Charles Leiber and colleagues at Harvard University describe silicon nanowire they devised that can convert light into electrical energy. Virtually invisible to the naked eye, a single strand can crank out up to 200 picowatts. The nanowire is not made of metal but of silicon with three different types of conductivity arranged as layered shells.

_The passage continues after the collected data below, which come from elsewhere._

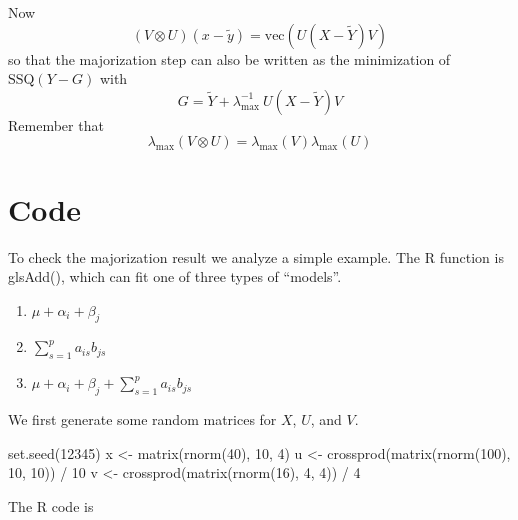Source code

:\documentclass[
  12pt,
  letterpaper,
  DIV=11,
  numbers=noendperiod]{scrartcl}
\newenvironment{Shaded}{\begin{snugshade}}{\end{snugshade}}
\newcommand{\DecValTok}[1]{\textcolor[rgb]{0.68,0.00,0.00}{#1}}
\newcommand{\FunctionTok}[1]{\textcolor[rgb]{0.28,0.35,0.67}{#1}}
\newcommand{\NormalTok}[1]{\textcolor[rgb]{0.00,0.23,0.31}{#1}}
\newcommand{\OtherTok}[1]{\textcolor[rgb]{0.00,0.23,0.31}{#1}}
\newcommand{\SpecialCharTok}[1]{\textcolor[rgb]{0.37,0.37,0.37}{#1}}
\providecommand{\tightlist}{%
  \setlength{\itemsep}{0pt}\setlength{\parskip}{0pt}}
\begin{document}
Now \[
(V\otimes U)(x-\tilde y)=\text{vec}(U(X-\tilde Y)V)
\] so that the majorization step can also be written as the minimization
of \(\text{SSQ}(Y-G)\) with \[
G=\tilde Y+\lambda_{\text{max}}^{-1}\ U(X-\tilde Y)V
\] Remember that \[
\lambda_{\text{max}}(V\otimes U)=\lambda_{\text{max}}(V)\lambda_{\text{max}}(U)
\]

\section{Code}\label{code}

To check the majorization result we analyze a simple example. The R
function is glsAdd(), which can fit one of three types of ``models''.

\begin{enumerate}
\def\labelenumi{\arabic{enumi}.}
\tightlist
\item
  \(\mu+\alpha_i+\beta_j\)
\item
  \(\sum_{s=1}^p a_{is}b_{js}\)
\item
  \(\mu+\alpha_i+\beta_j+\sum_{s=1}^p a_{is}b_{js}\)
\end{enumerate}

We first generate some random matrices for \(X\), \(U\), and \(V\).

\begin{Shaded}
\begin{Highlighting}[]
\FunctionTok{set.seed}\NormalTok{(}\DecValTok{12345}\NormalTok{)}
\NormalTok{x }\OtherTok{\textless{}{-}} \FunctionTok{matrix}\NormalTok{(}\FunctionTok{rnorm}\NormalTok{(}\DecValTok{40}\NormalTok{), }\DecValTok{10}\NormalTok{, }\DecValTok{4}\NormalTok{)}
\NormalTok{u }\OtherTok{\textless{}{-}} \FunctionTok{crossprod}\NormalTok{(}\FunctionTok{matrix}\NormalTok{(}\FunctionTok{rnorm}\NormalTok{(}\DecValTok{100}\NormalTok{), }\DecValTok{10}\NormalTok{, }\DecValTok{10}\NormalTok{)) }\SpecialCharTok{/} \DecValTok{10}
\NormalTok{v }\OtherTok{\textless{}{-}} \FunctionTok{crossprod}\NormalTok{(}\FunctionTok{matrix}\NormalTok{(}\FunctionTok{rnorm}\NormalTok{(}\DecValTok{16}\NormalTok{), }\DecValTok{4}\NormalTok{, }\DecValTok{4}\NormalTok{)) }\SpecialCharTok{/} \DecValTok{4}
\end{Highlighting}
\end{Shaded}

The R code is
\end{document}
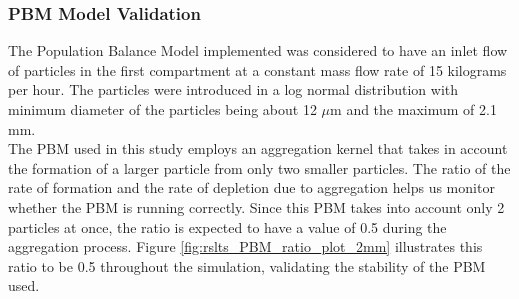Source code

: \documentclass[preprint,11pt,authoryear]{elsarticle}
\begin{document}
\subsubsection{PBM Model Validation}
The Population Balance Model implemented was considered to have an inlet flow of particles in the 
first compartment at a constant mass flow rate of 15 kilograms per hour. The particles were introduced 
in a log normal distribution with minimum diameter of the particles being about 12 $\mu$m and the 
maximum of 2.1 mm. \\
The PBM used in this study employs an aggregation kernel that takes in account the formation of a 
larger particle from only two smaller particles. The ratio of the rate of formation and the rate of 
depletion due to aggregation helps us monitor whether the PBM is running correctly. Since this PBM 
takes into account only 2 particles at once, the ratio is expected to have a value of 0.5 during the 
aggregation process. Figure \ref{fig:rslts_PBM_ratio_plot_2mm} illustrates this ratio to be 0.5 
throughout the simulation, validating the stability of the PBM used.\\
\end{document}
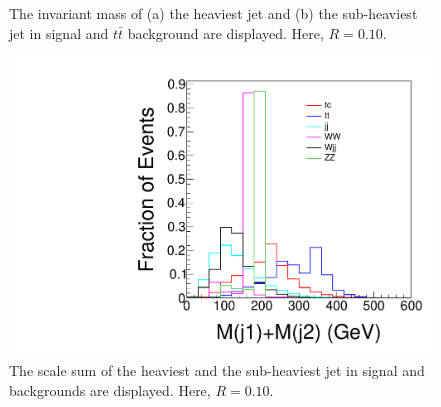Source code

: \documentclass[a4paper,11pt]{article}
\begin{document}
\begin{figure}[htbp]
  \setcounter{subfigure}{0}
  \centering
  \caption{The invariant mass of (a) the heaviest jet and (b) the sub-heaviest jet in signal and $t\bar{t}$ background are displayed. Here, $R=0.10$.}\label{mj1mj2}
\end{figure}

\begin{figure}
  \centering
  \includegraphics[width=.6\linewidth]{mjsum.pdf}
  \caption{The scale sum of the heaviest and the sub-heaviest jet in signal and backgrounds are displayed. Here, $R=0.10$. \label{mjsum}}
\end{figure}
\end{document}

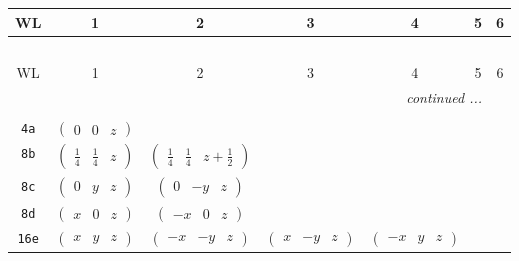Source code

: \documentclass[fleqn,9pt,landscape]{jsarticle}
\begin{document}
\begin{center}
\renewcommand{\arraystretch}{1.2}
\begin{longtable}{ccccccc}
 \hline \hline
WL & 1 & 2 & 3 & 4 & 5 & 6 \\ \hline \endfirsthead

\multicolumn{6}{l}{\tablename\ \thetable{}} \\
 \hline \hline
WL & 1 & 2 & 3 & 4 & 5 & 6 \\ \hline \endhead

 \hline \hline
\multicolumn{6}{r}{\footnotesize\it continued ...} \\ \endfoot

 \hline \hline
\multicolumn{6}{r}{} \\ \endlastfoot

{\tt 4a} & $ \begin{pmatrix} 0 & 0 & z \end{pmatrix} $ & $  $ & $  $ & $  $ \\ \hline
{\tt 8b} & $ \begin{pmatrix} \frac{1}{4} & \frac{1}{4} & z \end{pmatrix} $ & $ \begin{pmatrix} \frac{1}{4} & \frac{1}{4} & z + \frac{1}{2} \end{pmatrix} $ & $  $ & $  $ \\ \hline
{\tt 8c} & $ \begin{pmatrix} 0 & y & z \end{pmatrix} $ & $ \begin{pmatrix} 0 & - y & z \end{pmatrix} $ & $  $ & $  $ \\ \hline
{\tt 8d} & $ \begin{pmatrix} x & 0 & z \end{pmatrix} $ & $ \begin{pmatrix} - x & 0 & z \end{pmatrix} $ & $  $ & $  $ \\ \hline
{\tt 16e} & $ \begin{pmatrix} x & y & z \end{pmatrix} $ & $ \begin{pmatrix} - x & - y & z \end{pmatrix} $ & $ \begin{pmatrix} x & - y & z \end{pmatrix} $ & $ \begin{pmatrix} - x & y & z \end{pmatrix} $ \\
\end{longtable}
\end{center}
\end{document}
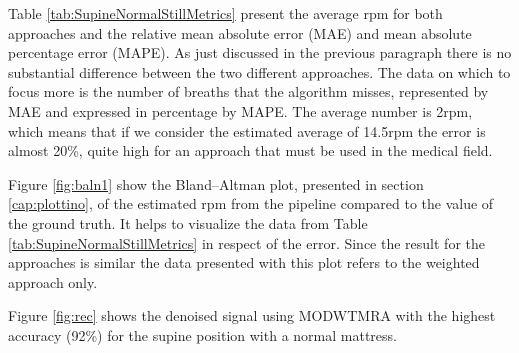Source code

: Table \ref{tab:SupineNormalStillMetrics} present the average rpm for both approaches  
and the relative mean absolute error (MAE) and mean absolute percentage error (MAPE). As just discussed in the previous paragraph there is no substantial difference between the two different approaches. The data on which to focus more is the number of breaths that the algorithm misses, represented by MAE and expressed in percentage by MAPE. The average number is 2rpm, which means that if we consider the estimated average of 14.5rpm the error is almost 20\%, quite high for an approach that must be used in the medical field.



Figure \ref{fig:baln1} show the Bland–Altman plot, presented in section \ref{cap:plottino}, of the estimated rpm from the pipeline compared to the value of the ground truth. It helps to visualize the data from Table \ref{tab:SupineNormalStillMetrics} in respect of the error. Since the result for the approaches is similar the data presented with this plot refers to the weighted approach only.

Figure \ref{fig:rec} shows the denoised signal using MODWTMRA with the highest accuracy (92\%) for the supine position with a normal mattress.

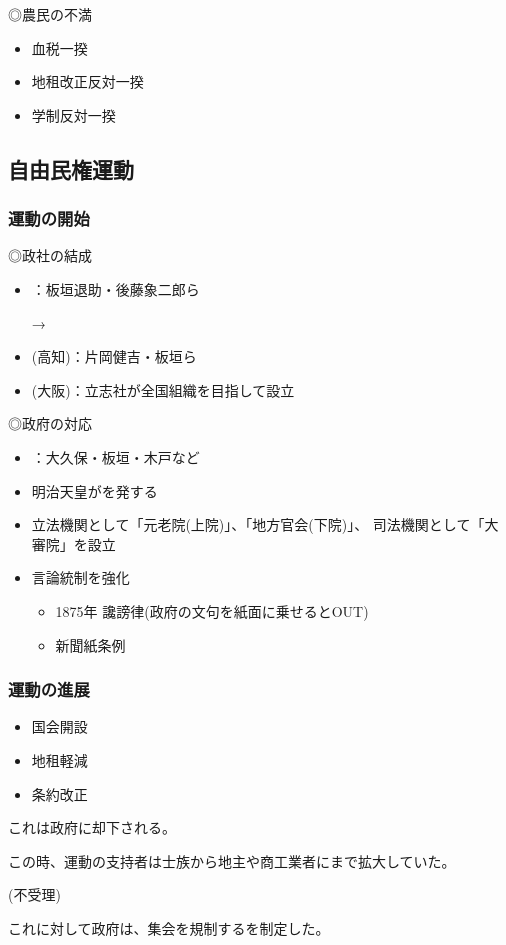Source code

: \documentclass[12pt]{ltjsarticle}
\begin{document}
◎農民の不満
\begin{itemize}
\item 血税一揆
\item 地租改正反対一揆
\item 学制反対一揆
\end{itemize}

\subsection{自由民権運動}
\subsubsection{運動の開始}
◎政社の結成
\begin{itemize}
\item {}：板垣退助・後藤象二郎ら

→
\item {}(高知)：片岡健吉・板垣ら
\item {}(大阪)：立志社が全国組織を目指して設立
\end{itemize}
◎政府の対応
\begin{itemize}
\item {}：大久保・板垣・木戸など
\item 明治天皇がを発する
\item 立法機関として「元老院(上院)」、「地方官会(下院)」、
司法機関として「大審院」を設立
\item 言論統制を強化
\begin{itemize}
\item 1875年 讒謗律(政府の文句を紙面に乗せるとOUT)
\item 新聞紙条例
\end{itemize}
\end{itemize}

\subsubsection{運動の進展}
\begin{itemize}
\item 国会開設
\item 地租軽減
\item 条約改正
\end{itemize}
これは政府に却下される。

この時、運動の支持者は士族から地主や商工業者にまで拡大していた。

(不受理)

これに対して政府は、集会を規制するを制定した。
\end{document}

Incoming light generates electrons in the outer shell, which are then swept into the second layer and the inner core along micropores.
The nanowire, which resembles a miniscule coaxial cable, is made of layers of silicon (Image: Nature)
Although the proof-of-concept device only converts about 3% of light into electricity, Lieber says it “allows us to study a fundamentally different geometry for photovoltaic cells, which may be attractive for improving the efficiency.”
He also believes it may be possible to boost the nanowire’s efficiency by getting rid of defects in the crystal. “Our goal is to get in the 15% [efficiency] range,” Lieber says.”
Lieber’s new nanowire functions as a complete solar cell. At its core is a rod-shaped crystal of silicon, about 100 nanometres across, doped with boron. Layers of polycrystalline silicon are added to wrap it in a 50-nm-thick layer of undoped silicon and a 50-nm-thick outer coating of silicon doped with phosphorus.
Harry Atwater, a physicist at Caltech, called the Harvard research “an important first experimental step forward.” Atwater recently wrote a theoretical paper that suggested it may be possible to get the efficiency of such a nanowire above the 20 to 25 percent seen in highly ordered crystalline silicon. Lieber sees no reason that the efficiency can’t be improved to at least 10 or 15 percent. At that point, he says, the lower costs that his production process entails might make large arrays of nanowires competitive with macroscale solar cells.
Since the materials are thin, the chances of an electron being trapped by a defect before escaping from one layer to the next are low, so it’s possible to use cheaper materials with more defects.
Lieber has tested only small numbers of nanowire solar cells. For large-scale applications, the nanowires would need to be chemically grown in dense arrays. Atwater and Lewis recently took steps in this direction, publishing in the past month two papers in which they describe growing dense arrays of microscopic wires, but wires without the multiple layers that Lieber’s have. Paired with a liquid electrolyte, the wires generated electricity from light. Since it may prove easier to manufacture solid-state solar cells such as Lieber’s, however, Lewis and Atwater are working to produce arrays of wires with multiple layers.
Even with the potential advantage of cheaper materials, wire-based solar cells would probably need to be about 10 percent efficient if they were to compete with existing technology. The researchers’ next steps include finding ways to make more dense arrays of wires to absorb more light and, in Lieber’s case, to find ways to generate increased voltage from nanowire solar cells.